順位をつけるのは新聞や私のような物好きである。
[表] 豊かさ指標「癒す」部門抜粋
総合順位 | 平均余命 (指数) |
家計費に占める 保険医療費への 支出割合 |
一般病院病床数 (人口10万比) |
1位 福井 | 57.2 | 3.16 (%) | 1266.7 |
2位 徳島 | 43.9 | 2.75(%) | 1618.8 |
3位 熊本 | 62.1 | 2.90(%) | 1537.6 |
4位 沖縄 | 90.2 | 3.22(%) | 1176.1 |
5位 島根 | 90.2 | 2.27(%) | 1268.7 |
13位 富山 | 53.0 | 2.40(%) | 1408.9 |
46位 栃木 | 35.9 | 3.12(%) | 922.3 |
全国 平均 | 50.0 | 2.99(%) | 1215.1 |
(平成9年版新国民生活指標より)
さて、栃木県の医療については県民世論調査や経済同友会の調査でも不満が多い。
豊かさ指標はそれを裏付けることとなった。

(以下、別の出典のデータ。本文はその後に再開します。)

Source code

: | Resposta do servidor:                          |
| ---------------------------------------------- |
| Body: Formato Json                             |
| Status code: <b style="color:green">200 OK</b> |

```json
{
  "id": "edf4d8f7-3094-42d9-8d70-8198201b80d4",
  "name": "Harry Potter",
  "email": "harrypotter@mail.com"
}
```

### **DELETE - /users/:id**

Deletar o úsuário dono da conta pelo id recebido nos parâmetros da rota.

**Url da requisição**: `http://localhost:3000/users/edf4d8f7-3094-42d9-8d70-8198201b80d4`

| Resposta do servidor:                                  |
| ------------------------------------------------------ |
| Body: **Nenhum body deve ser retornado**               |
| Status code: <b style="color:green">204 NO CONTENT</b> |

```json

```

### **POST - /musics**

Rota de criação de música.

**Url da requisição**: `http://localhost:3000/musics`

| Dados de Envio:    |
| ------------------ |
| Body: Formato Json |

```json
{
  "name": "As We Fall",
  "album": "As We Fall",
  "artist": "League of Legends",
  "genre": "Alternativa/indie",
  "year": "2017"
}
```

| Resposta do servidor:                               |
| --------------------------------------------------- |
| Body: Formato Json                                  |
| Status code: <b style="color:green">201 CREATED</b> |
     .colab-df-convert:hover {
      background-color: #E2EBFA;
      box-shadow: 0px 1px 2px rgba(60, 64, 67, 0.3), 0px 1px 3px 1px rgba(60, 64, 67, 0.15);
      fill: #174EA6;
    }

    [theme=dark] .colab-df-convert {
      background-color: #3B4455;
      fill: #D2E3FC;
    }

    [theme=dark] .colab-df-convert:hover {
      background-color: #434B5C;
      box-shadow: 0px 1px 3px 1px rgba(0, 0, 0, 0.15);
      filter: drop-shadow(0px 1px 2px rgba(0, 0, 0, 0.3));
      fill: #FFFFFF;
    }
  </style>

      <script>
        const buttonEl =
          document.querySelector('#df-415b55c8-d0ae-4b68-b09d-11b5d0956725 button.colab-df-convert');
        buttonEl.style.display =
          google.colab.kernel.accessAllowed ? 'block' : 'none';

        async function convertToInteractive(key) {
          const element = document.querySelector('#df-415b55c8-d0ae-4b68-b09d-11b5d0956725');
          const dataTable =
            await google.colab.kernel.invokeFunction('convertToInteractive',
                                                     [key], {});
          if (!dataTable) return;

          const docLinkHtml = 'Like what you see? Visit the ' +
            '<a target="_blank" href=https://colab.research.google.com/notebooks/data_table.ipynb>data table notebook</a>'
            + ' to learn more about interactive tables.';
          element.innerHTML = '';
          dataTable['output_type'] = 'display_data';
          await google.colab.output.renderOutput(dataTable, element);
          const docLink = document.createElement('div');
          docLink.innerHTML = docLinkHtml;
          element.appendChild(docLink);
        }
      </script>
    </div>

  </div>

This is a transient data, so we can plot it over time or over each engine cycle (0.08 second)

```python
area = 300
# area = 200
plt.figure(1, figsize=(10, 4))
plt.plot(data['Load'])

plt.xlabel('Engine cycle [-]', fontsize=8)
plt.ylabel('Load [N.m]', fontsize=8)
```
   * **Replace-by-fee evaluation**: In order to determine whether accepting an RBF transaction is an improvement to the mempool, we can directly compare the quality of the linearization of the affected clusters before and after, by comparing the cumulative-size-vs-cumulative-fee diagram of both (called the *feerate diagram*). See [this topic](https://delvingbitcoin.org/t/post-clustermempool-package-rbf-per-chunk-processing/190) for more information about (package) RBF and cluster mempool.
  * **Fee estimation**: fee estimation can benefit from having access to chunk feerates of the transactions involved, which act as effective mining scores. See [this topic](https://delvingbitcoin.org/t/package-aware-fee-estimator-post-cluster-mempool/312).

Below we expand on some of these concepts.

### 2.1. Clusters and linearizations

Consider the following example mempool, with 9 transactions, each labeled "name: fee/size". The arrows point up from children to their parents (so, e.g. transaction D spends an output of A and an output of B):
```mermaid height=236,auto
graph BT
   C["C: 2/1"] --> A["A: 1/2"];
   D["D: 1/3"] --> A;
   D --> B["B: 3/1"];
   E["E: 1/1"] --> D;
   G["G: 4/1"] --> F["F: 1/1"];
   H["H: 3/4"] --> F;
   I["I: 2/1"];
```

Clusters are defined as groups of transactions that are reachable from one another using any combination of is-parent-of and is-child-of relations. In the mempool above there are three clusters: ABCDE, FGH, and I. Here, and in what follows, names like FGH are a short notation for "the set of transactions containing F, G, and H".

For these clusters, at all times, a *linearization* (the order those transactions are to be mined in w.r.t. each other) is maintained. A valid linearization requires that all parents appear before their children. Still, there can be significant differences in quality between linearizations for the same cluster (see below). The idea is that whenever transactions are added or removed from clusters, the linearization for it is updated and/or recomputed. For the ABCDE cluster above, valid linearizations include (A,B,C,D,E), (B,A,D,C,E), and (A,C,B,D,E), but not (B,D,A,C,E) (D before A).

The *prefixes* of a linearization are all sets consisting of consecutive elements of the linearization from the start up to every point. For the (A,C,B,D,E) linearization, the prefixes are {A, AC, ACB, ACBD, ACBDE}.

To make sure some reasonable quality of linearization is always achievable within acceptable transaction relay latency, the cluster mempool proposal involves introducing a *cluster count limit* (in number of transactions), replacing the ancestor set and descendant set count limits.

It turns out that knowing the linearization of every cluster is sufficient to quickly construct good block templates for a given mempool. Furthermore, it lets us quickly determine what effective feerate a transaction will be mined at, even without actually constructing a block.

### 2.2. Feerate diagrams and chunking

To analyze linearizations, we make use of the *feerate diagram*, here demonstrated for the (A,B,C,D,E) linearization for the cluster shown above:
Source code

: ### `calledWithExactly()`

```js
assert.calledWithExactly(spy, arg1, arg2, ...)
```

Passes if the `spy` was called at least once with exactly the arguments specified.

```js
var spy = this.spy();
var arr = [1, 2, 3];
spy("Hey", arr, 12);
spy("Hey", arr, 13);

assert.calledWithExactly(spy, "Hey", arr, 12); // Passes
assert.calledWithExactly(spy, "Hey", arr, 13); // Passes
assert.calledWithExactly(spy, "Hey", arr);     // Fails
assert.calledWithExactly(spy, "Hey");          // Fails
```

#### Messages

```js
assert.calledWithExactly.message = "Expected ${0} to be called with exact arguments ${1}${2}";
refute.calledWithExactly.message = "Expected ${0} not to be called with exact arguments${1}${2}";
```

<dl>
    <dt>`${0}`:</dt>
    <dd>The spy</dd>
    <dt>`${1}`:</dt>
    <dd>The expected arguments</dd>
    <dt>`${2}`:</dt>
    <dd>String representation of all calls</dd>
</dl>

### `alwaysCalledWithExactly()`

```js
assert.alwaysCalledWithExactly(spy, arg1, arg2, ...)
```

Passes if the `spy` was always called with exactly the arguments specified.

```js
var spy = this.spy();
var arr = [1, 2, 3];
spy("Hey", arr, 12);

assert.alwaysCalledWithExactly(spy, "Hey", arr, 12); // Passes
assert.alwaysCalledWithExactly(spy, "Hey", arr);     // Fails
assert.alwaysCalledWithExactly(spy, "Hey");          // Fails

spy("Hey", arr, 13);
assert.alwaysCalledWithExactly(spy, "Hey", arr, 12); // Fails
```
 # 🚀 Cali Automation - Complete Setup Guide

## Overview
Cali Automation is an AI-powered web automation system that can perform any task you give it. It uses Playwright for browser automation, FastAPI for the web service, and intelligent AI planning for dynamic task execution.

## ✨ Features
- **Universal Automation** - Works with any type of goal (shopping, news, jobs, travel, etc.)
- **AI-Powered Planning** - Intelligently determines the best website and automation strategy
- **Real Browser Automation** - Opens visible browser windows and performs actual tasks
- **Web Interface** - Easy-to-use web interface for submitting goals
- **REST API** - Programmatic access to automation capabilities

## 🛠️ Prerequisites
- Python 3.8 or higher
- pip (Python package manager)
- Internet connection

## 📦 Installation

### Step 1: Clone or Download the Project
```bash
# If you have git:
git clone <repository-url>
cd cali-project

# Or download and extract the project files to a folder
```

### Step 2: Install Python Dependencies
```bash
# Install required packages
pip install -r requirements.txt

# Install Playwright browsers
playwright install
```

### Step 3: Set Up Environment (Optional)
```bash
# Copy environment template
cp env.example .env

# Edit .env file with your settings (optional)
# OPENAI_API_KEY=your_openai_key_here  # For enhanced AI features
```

興味深いのは、家計に占める医療費の割合が全国平均2.99より高い(3.12)にも関わらず平均余命の指数は全国平均(50)をはるかに下回っている(35.9)事実である。
たとえば「本県には金は取るが診療はお粗末な医者が多い」と仮定しよう。
患者(県民)は医療費を払っても早期発見早期治療に結びつかず、
手遅れで落命するから、確かに統計のようになる。
一方、毎年人間ドックを行っても、指摘された異常を詳しく調べたり、治療を行う人が少ないと、やはり統計のようになる。いずれも、「医療の効率」の問題といえる。
昨年渡辺知事は、医療費への支出割合が高いのは、人間ドックをよく利用し健康に留意しているからではないか、というようなことをいっていた。
しかし、医療費の支出が少ないのに全国平均並の余命を保つ富山県のドック利用者は決して多くはない。
富山時代、私の勤務した病院の健康事業部長の最大の職務はドック受診者の掘り起こしであった。一方、現在私の知る栃木県のある病院のドックは、帰省ラッシュの羽田空港よろしくキャンセル待ちまででる始末だ。
なぜドックに熱心なのか知人にきいたら「住民検診では血液検査をしないからだ」と答えた。
本当にそうなのか、彼がそう思いこんでいるだけかはわからない。
しかし、一部の方が信じるように「ドックなら身体の全てがくまなくわかる」わけではない。
むしろ、県全体の健康増進が目的なら、糖尿病、高脂血症、高血圧など、脳梗塞、心筋梗塞といった身体や生命を脅かす大病の素地となる生活習慣病の有無を一人でも多くの県民について調べる方がよいように思う。
そのためには定員枠のあるドックより、町の診療所でも可能な検診を血液検査共々行う方が行き渡るのではないだろうか。
簡単なようでいざ行おうとするといろいろ難しい問題が出てくることではある。
一番の問題は発見された異常者をどう治療の場に上げるかだ。
医療の場に出ようというPRを誰がするか。法律上医療機関は出来ない。
そこで富山県は平成8年3月全国に先駆けて糖尿病アタックプランを策定した。
医療機関の出来ないPRを住民組織や行政が行って、糖尿病の早期発見早期治療を全県的に進めようというのである。
この考え方は、今年の4月25日、有楽町朝日ホールで、厚生省の担当官も出席して旗揚げされた、糖尿病地域医療研究会(富山医科薬科大学第一内科教授で私の師匠、小林 正先生が代表世話人)という全国組織に引き継がれた。
健康増進のシステムづくりも医療関係者だけではできない。
日光市の古河記念病院が病院の自助努力だけでは存続出来ないように、医療は住民・行政・医療関係者が知恵を出し合って、取り組むものと思う。
その時、リーダーシップを取るのは誰か。
調整するのは誰か。介護保険共々、行政の情報力、先見性、企画力、実行力が問われると思う。もっともそうした要求をもつ住民の力も見逃せない。
そう考えると、豊かさ指標が描く県の姿の違いはどこかの県知事が罵るような意味のないものではなく、事実のある面を反映しているように思うのだがいかがだろうか。